French regulator raises concerns about Chinese-made heparin
Phil Taylor, 02-Mar-2016
France's medicines regulatory authority has uncovered "critical" quality issues at a Chinese supplier of heparin.
Worryingly, the problems at the plant operated by Dongying Tiandong Pharmaceutical Co Ltd in Shandong Province, could indicate that the company may have falsified the origin of some batches of crude heparin, which is sourced from livestock.
Intentional adulteration of heparin with over-sulphated chondroitin sulphate (OSCS) - designed to dilute the active ingredient and boost profits whilst fooling quality tests - was responsible for dozens of deaths around the world among patients treated with heparin product in 2007 and 2008.

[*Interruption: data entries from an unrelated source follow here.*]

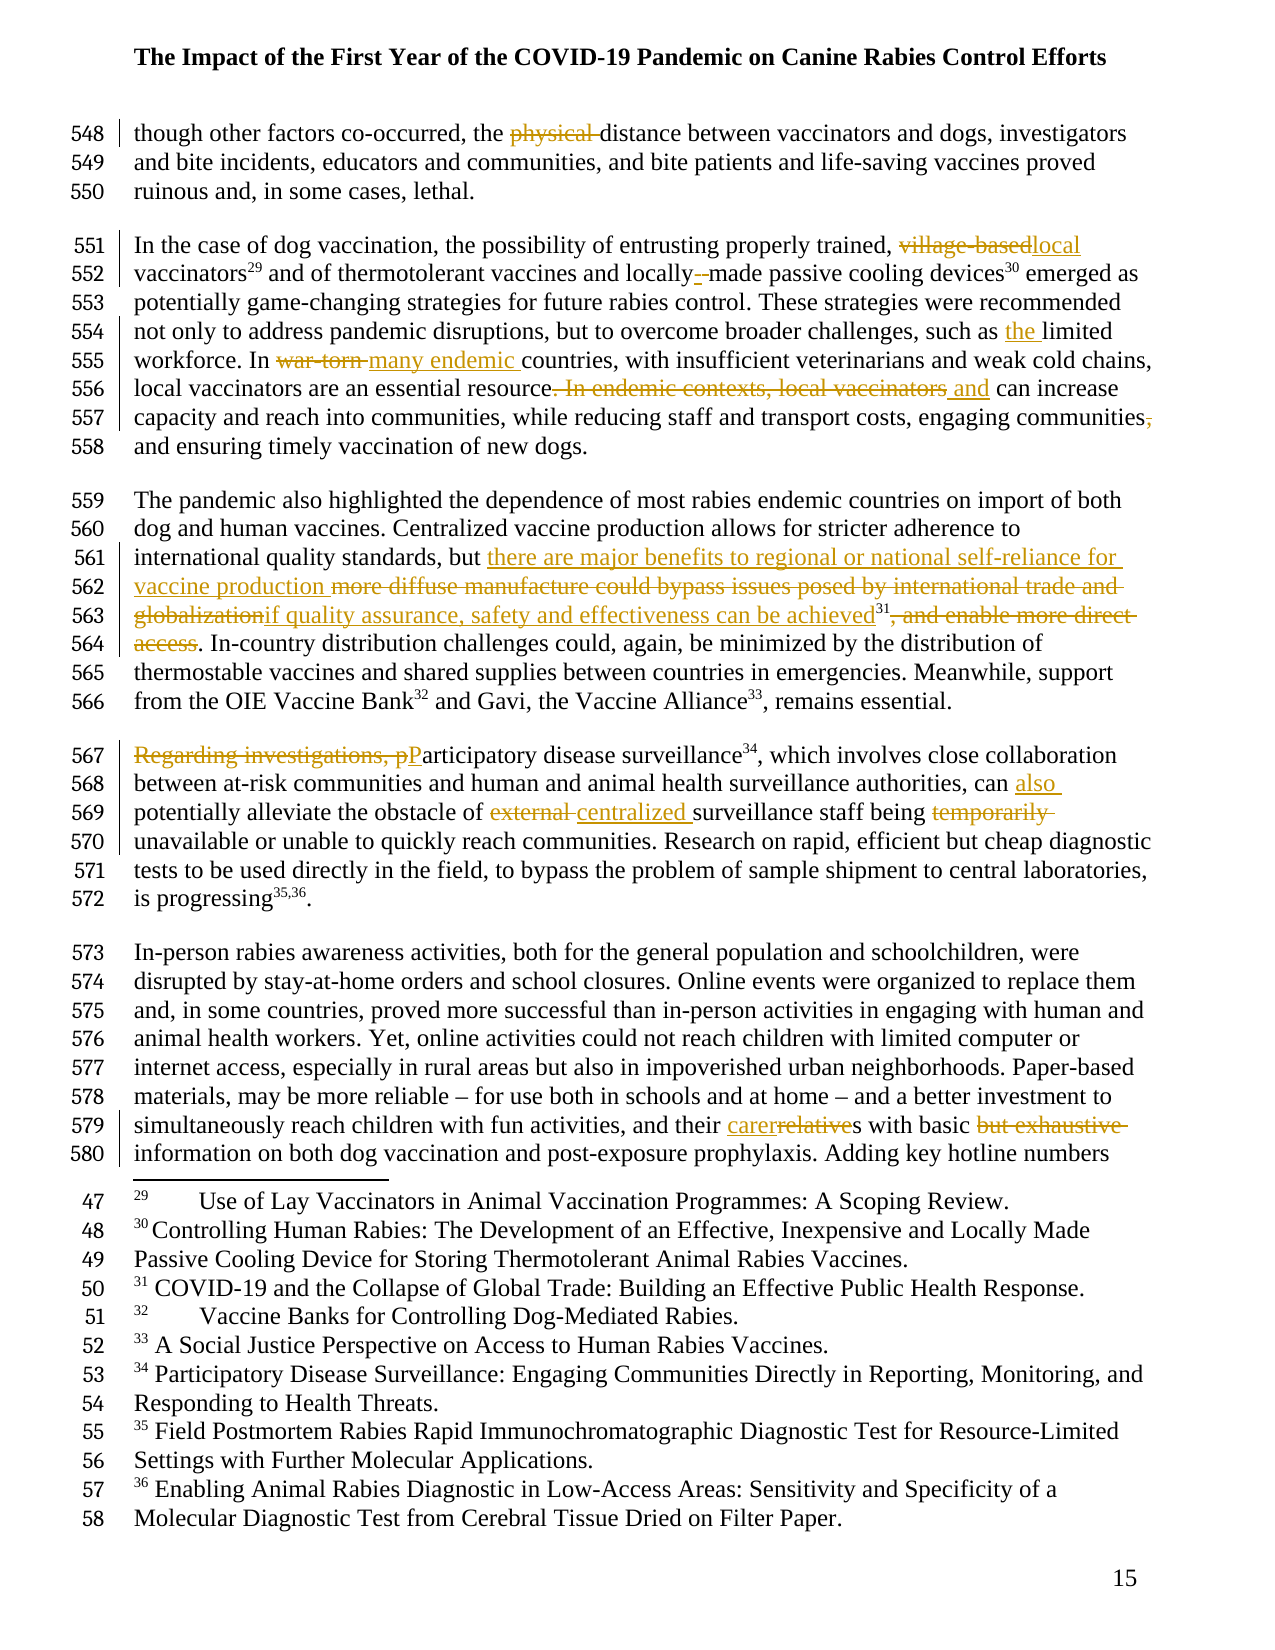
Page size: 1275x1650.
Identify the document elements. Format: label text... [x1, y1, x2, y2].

text The pandemic also highlighted the dependence of most rabies endemic countries on import of both dog and human vaccines. Centralized vaccine production allows for stricter adherence to international quality standards, but . In-country distribution challenges could, again, be minimized by the distribution of thermostable vaccines and shared supplies between countries in emergencies. Meanwhile, support from the OIE Vaccine Bank and Gavi, the Vaccine Alliance, remains essential. [133, 485, 1152, 715]
text Movement restrictions were the primary reason for disruptions to dog vaccination, surveillance, and rabies awareness campaigns in 2020, and was the second most reported challenge . Even though other factors co-occurred, the distance between vaccinators and dogs, investigators and bite incidents, educators and communities, and bite patients and life-saving vaccines proved ruinous and, in some cases, lethal. [133, 118, 1152, 205]
text In the case of dog vaccination, the possibility of entrusting properly trained, vaccinators and of thermotolerant vaccines and locallymade passive cooling devices emerged as potentially game-changing strategies for future rabies control. These strategies were recommended not only to address pandemic disruptions, but to overcome broader challenges, such as limited workforce. In countries, with insufficient veterinarians and weak cold chains, local vaccinators are an essential resource can increase capacity and reach into communities, while reducing staff and transport costs, engaging communities and ensuring timely vaccination of new dogs. [133, 230, 1152, 460]
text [133, 937, 1152, 1167]
text articipatory disease surveillance, which involves close collaboration between at-risk communities and human and animal health surveillance authorities, can potentially alleviate the obstacle of surveillance staff being unavailable or unable to quickly reach communities. Research on rapid, efficient but cheap diagnostic tests to be used directly in the field, to bypass the problem of sample shipment to central laboratories, is progressing,. [133, 740, 1152, 912]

While there is no suggestion of this form of adulteration, a report on the EU's EudraGMP database notes that polymerase chain reaction (PCR) testing results of crude heparin "showing the presence of ruminant DNA received from approved suppliers were manipulated."
"There was no evidence that the samples retested came from the same batch tested initially," it adds, noting that the traceability system deployed by Dongying Tiandong was "very weak" and the evaluation of new suppliers of crude heparin was deficient.

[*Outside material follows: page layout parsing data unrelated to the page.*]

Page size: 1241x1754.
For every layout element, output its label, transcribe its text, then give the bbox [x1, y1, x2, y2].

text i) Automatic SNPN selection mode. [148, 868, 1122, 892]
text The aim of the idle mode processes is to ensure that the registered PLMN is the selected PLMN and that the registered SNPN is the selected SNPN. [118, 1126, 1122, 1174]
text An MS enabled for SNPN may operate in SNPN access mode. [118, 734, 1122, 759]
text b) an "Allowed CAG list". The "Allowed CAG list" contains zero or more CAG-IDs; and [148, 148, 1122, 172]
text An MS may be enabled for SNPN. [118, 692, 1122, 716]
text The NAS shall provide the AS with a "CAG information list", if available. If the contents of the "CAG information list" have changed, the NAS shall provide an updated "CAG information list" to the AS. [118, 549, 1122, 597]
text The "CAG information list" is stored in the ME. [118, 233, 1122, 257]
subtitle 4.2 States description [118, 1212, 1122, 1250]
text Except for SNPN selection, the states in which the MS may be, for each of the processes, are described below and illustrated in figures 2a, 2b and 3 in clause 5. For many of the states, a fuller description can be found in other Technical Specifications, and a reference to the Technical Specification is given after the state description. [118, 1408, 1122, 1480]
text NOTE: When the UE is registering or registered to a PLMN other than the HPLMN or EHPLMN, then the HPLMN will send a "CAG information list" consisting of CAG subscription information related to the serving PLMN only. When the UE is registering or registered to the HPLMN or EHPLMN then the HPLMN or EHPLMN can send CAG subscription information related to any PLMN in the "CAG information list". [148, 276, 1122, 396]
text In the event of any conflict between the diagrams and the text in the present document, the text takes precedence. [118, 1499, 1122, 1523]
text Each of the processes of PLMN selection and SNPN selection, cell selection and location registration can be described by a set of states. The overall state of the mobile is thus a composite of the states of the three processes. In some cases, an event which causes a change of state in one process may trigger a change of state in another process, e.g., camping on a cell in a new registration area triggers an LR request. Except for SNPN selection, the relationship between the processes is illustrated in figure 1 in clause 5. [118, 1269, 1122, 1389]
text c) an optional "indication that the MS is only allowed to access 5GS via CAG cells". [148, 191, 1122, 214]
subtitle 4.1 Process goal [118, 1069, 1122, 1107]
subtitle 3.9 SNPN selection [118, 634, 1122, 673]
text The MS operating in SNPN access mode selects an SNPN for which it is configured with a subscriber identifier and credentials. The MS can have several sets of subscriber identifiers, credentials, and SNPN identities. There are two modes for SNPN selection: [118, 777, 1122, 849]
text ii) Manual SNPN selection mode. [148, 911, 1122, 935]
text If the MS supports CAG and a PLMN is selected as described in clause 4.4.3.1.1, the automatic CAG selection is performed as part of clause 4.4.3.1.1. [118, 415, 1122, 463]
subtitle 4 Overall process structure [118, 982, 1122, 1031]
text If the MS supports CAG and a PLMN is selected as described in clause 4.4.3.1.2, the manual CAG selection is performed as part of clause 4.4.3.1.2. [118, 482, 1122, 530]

Quality control testing of heparin and a related low-molecular weight heparin product - enoxaparin - was woeful, with samples from approved suppliers contaminated and an unexpected additional peak in a carbon 13 nuclear magnetic resonance (NMR) test conducted by an external lab left un-investigated.
In C13 NMR testing - each peak correlates to the presence of a carbon atom within a different molecular environment - so the rogue peak could indicate a contaminant.

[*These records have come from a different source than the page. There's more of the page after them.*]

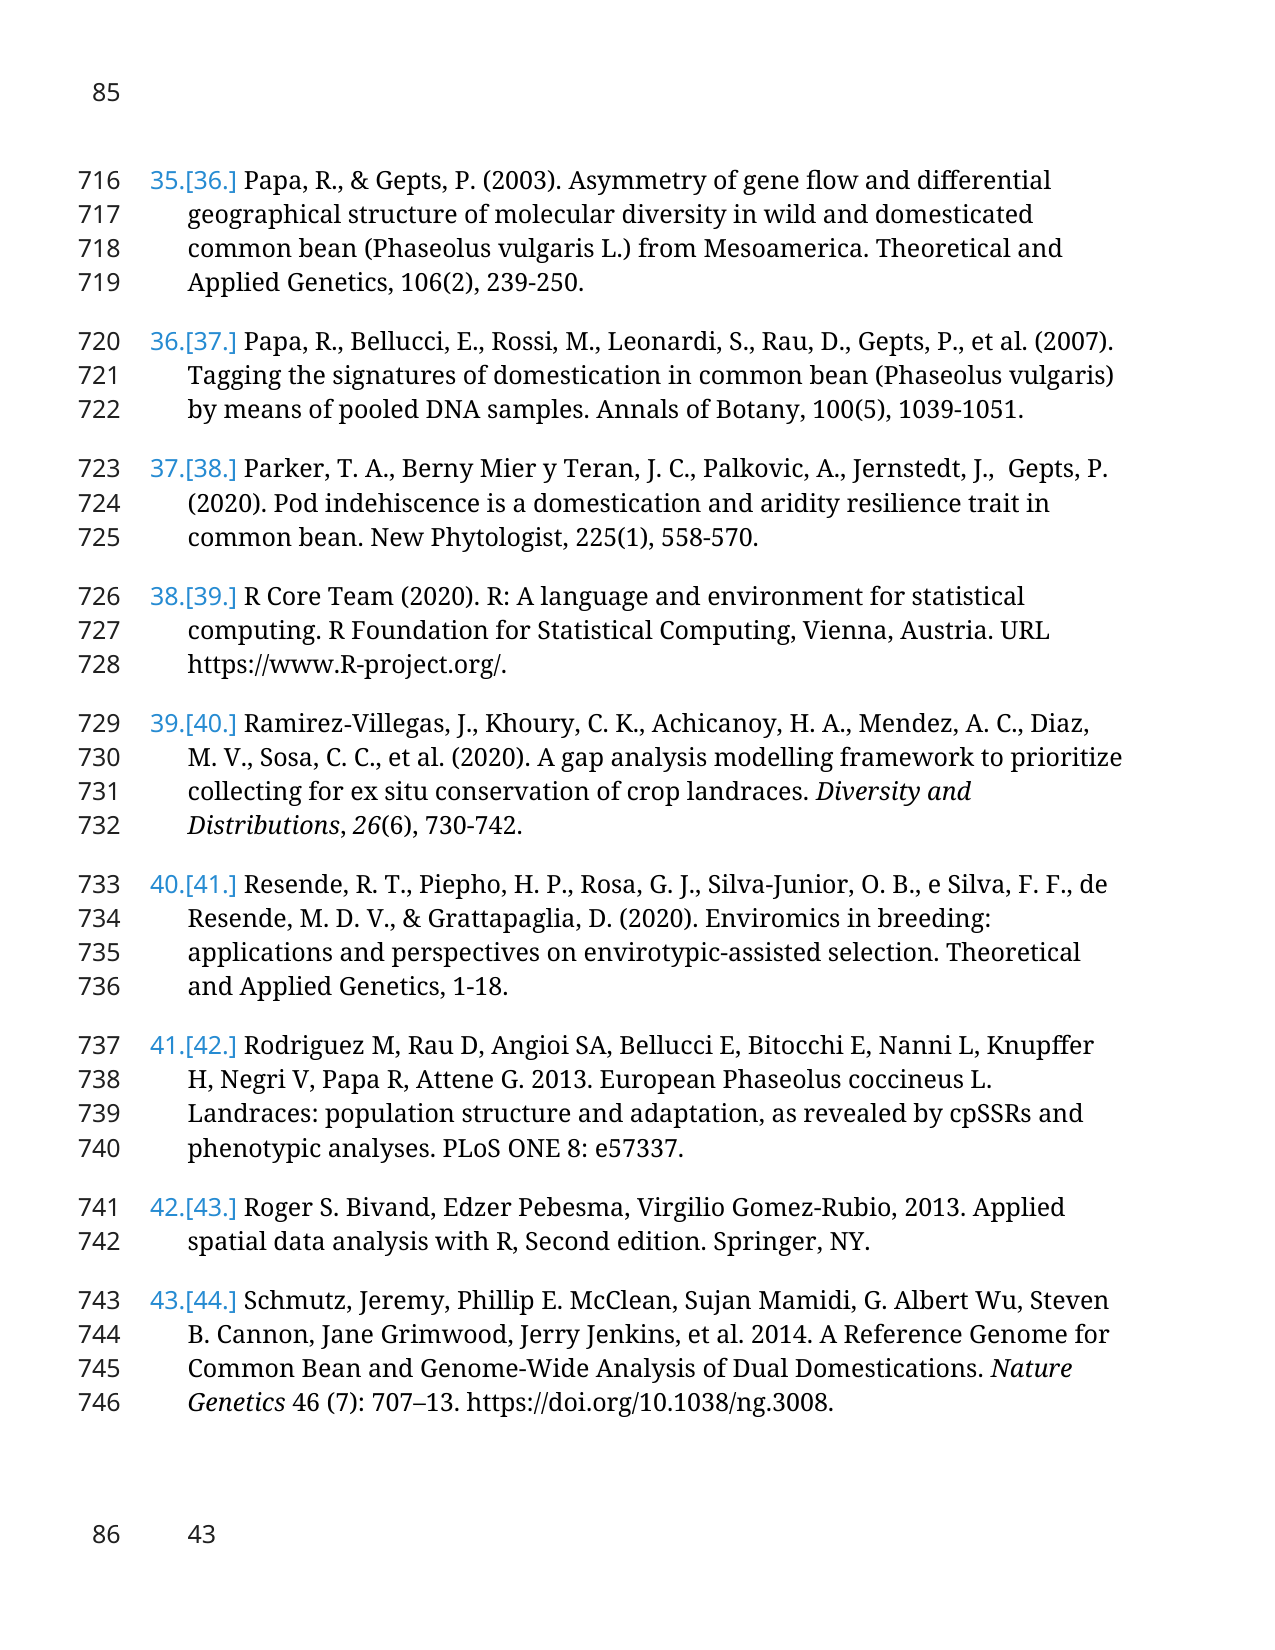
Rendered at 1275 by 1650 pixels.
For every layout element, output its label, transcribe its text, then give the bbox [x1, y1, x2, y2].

list Roger S. Bivand, Edzer Pebesma, Virgilio Gomez-Rubio, 2013. Applied spatial data analysis with R, Second edition. Springer, NY. [150, 1189, 244, 1257]
list Schmutz, Jeremy, Phillip E. McClean, Sujan Mamidi, G. Albert Wu, Steven B. Cannon, Jane Grimwood, Jerry Jenkins, et al. 2014. A Reference Genome for Common Bean and Genome-Wide Analysis of Dual Domestications. Nature Genetics 46 (7): 707–13. https://doi.org/10.1038/ng.3008. [150, 1282, 1125, 1419]
list Resende, R. T., Piepho, H. P., Rosa, G. J., Silva-Junior, O. B., e Silva, F. F., de Resende, M. D. V., & Grattapaglia, D. (2020). Enviromics in breeding: applications and perspectives on envirotypic-assisted selection. Theoretical and Applied Genetics, 1-18. [150, 867, 244, 1003]
list Papa, R., & Gepts, P. (2003). Asymmetry of gene flow and differential geographical structure of molecular diversity in wild and domesticated common bean (Phaseolus vulgaris L.) from Mesoamerica. Theoretical and Applied Genetics, 106(2), 239-250. [150, 163, 244, 299]
list Parker, T. A., Berny Mier y Teran, J. C., Palkovic, A., Jernstedt, J., Gepts, P. (2020). Pod indehiscence is a domestication and aridity resilience trait in common bean. New Phytologist, 225(1), 558-570. [759, 451, 1125, 553]
list Rodriguez M, Rau D, Angioi SA, Bellucci E, Bitocchi E, Nanni L, Knupffer H, Negri V, Papa R, Attene G. 2013. European Phaseolus coccineus L. Landraces: population structure and adaptation, as revealed by cpSSRs and phenotypic analyses. PLoS ONE 8: e57337. [150, 1028, 244, 1164]
list Parker, T. A., Berny Mier y Teran, J. C., Palkovic, A., Jernstedt, J., Gepts, P. (2020). Pod indehiscence is a domestication and aridity resilience trait in common bean. New Phytologist, 225(1), 558-570. [150, 451, 244, 553]
list Papa, R., Bellucci, E., Rossi, M., Leonardi, S., Rau, D., Gepts, P., et al. (2007). Tagging the signatures of domestication in common bean (Phaseolus vulgaris) by means of pooled DNA samples. Annals of Botany, 100(5), 1039-1051. [150, 324, 244, 426]
list R Core Team (2020). R: A language and environment for statistical computing. R Foundation for Statistical Computing, Vienna, Austria. URL https://www.R-project.org/. [150, 578, 1125, 681]
list Papa, R., Bellucci, E., Rossi, M., Leonardi, S., Rau, D., Gepts, P., et al. (2007). Tagging the signatures of domestication in common bean (Phaseolus vulgaris) by means of pooled DNA samples. Annals of Botany, 100(5), 1039-1051. [1024, 324, 1125, 426]
list Ramirez‐Villegas, J., Khoury, C. K., Achicanoy, H. A., Mendez, A. C., Diaz, M. V., Sosa, C. C., et al. (2020). A gap analysis modelling framework to prioritize collecting for ex situ conservation of crop landraces. Diversity and Distributions, 26(6), 730-742. [150, 706, 1125, 842]
list Resende, R. T., Piepho, H. P., Rosa, G. J., Silva-Junior, O. B., e Silva, F. F., de Resende, M. D. V., & Grattapaglia, D. (2020). Enviromics in breeding: applications and perspectives on envirotypic-assisted selection. Theoretical and Applied Genetics, 1-18. [508, 867, 1125, 1003]
list Rodriguez M, Rau D, Angioi SA, Bellucci E, Bitocchi E, Nanni L, Knupffer H, Negri V, Papa R, Attene G. 2013. European Phaseolus coccineus L. Landraces: population structure and adaptation, as revealed by cpSSRs and phenotypic analyses. PLoS ONE 8: e57337. [684, 1028, 1125, 1164]
list Roger S. Bivand, Edzer Pebesma, Virgilio Gomez-Rubio, 2013. Applied spatial data analysis with R, Second edition. Springer, NY. [871, 1189, 1125, 1257]
list Papa, R., & Gepts, P. (2003). Asymmetry of gene flow and differential geographical structure of molecular diversity in wild and domesticated common bean (Phaseolus vulgaris L.) from Mesoamerica. Theoretical and Applied Genetics, 106(2), 239-250. [584, 163, 1125, 299]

The deficiency report stems from an inspection in December by France's National Agency for Medicines and Health Products Safety (ANSM). As a consequence, no marketing applications can reference material produced at the facility, although for the moment there is no block on imports of heparin into Europe and the US.
The case serves as a reminder of the importance of close control of raw materials used in pharmaceutical products, another aspect of the EU's falsified medicines directive alongside pack-level measures such as unique identifiers and tamper-evidence.